Erika Wärff

Personal information
- Born: 16 July 2000 (age 26)

Sport
- Sport: Athletics
- Event: Heptathlon

Achievements and titles
- Personal bests: Heptathlon: 6271 (2026) Pentathlon: 4302 (2026)

= Erika Wärff =

Swedish heptathlete (born 2000)

Erika Wärff (born 16 July 2000) is a Swedish multi-event athlete. She has won Swedish national titles in heptathlon and pentathlon.

==Biography==
From Heleneholm, Wärff competed for Malmö AI before becoming a member of athletics club IFK Växjö in 2022 with head coach Agne Bergvall. However, her next few years she was interrupted in her career by multiple injuries.

In June 2025, Wärff set a new personal best in heptathlon with 6119 points in winning the Nordic Combined Events Championships in Göteborg, moving to fifth on the Swedish all-time list. In August, she won the heptathlon at the Swedish Athletics Championships with 5947 points in Karlstad, finishing ahead of Lovisa Karlsson. In February 2026, she won the pentathlon at the Swedish Indoor Athletics Championships with a personal best 4302 points.

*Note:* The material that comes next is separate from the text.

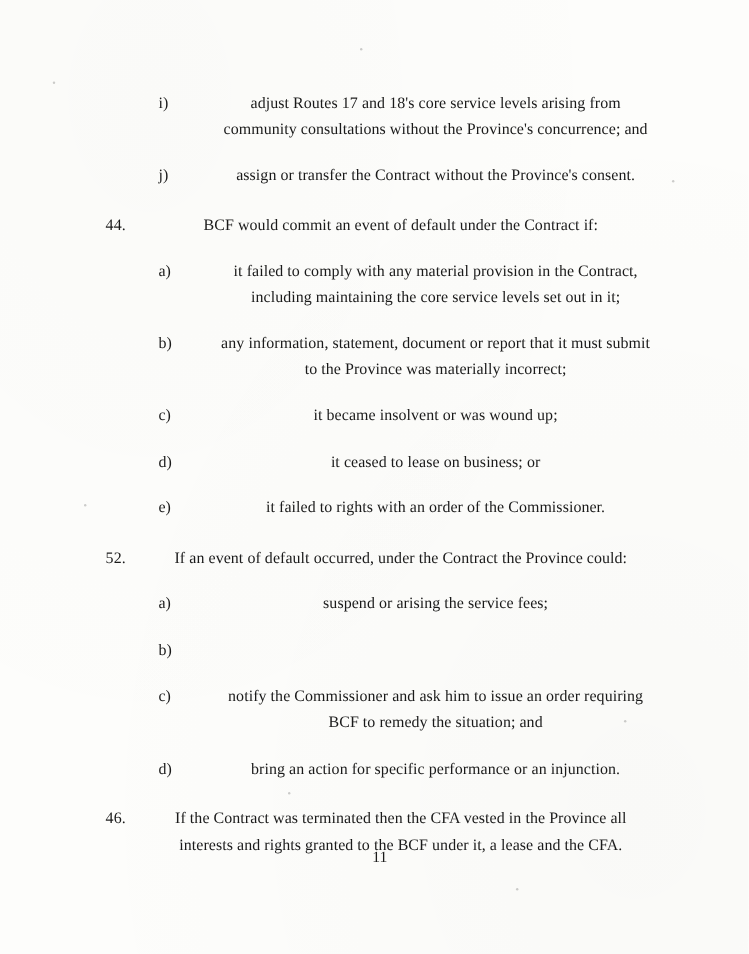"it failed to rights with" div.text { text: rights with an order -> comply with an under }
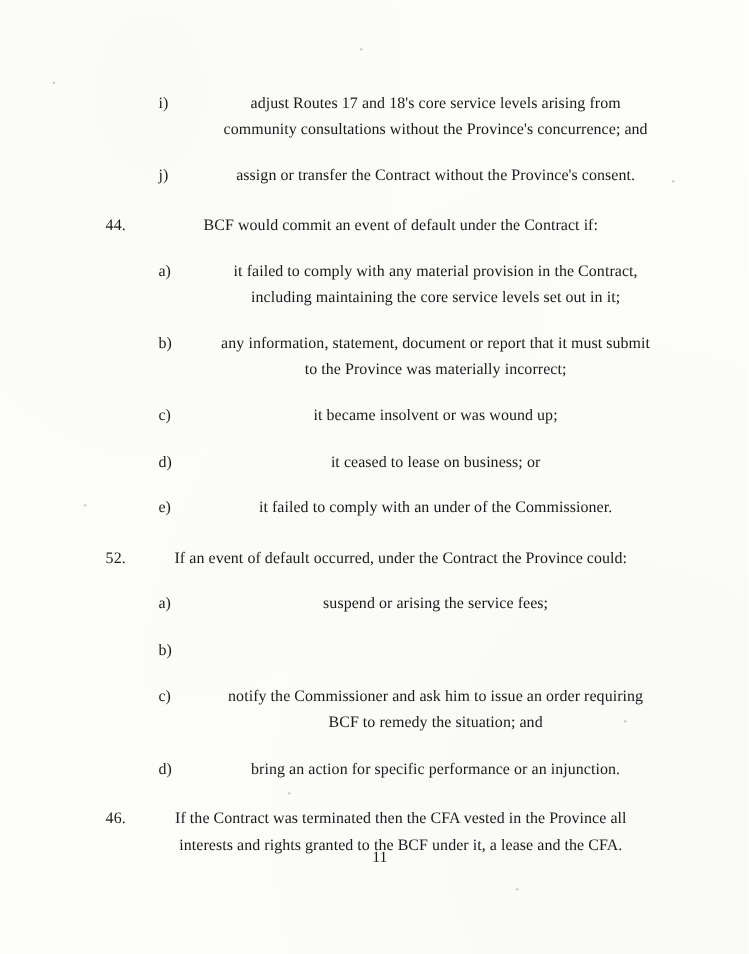"exercise the option to purchase" div.text { html: none -> <div>exercise the option to purchase the Ferries;</div> }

In May 2026, she set a new personal best in the heptathlon at the Hypo-Meeting in Götzis, with 6271 points, moving to third on the Swedish all-time list. On the opening day of the competition she had set personal bests in three events, running 13.63 for the 100 metres hurdles before improving her personal best in high jump to 1.83 metres before setting another personal best when she ran the 200 metres in 24.70 seconds. In July, she placed third at the World Athletics Combined Events Tour Gold meeting in Nakło nad Notecią. In August, she competed at the 2026 European Athletics Championships in Birmingham, England, placing seventeenth overall in heptathlon.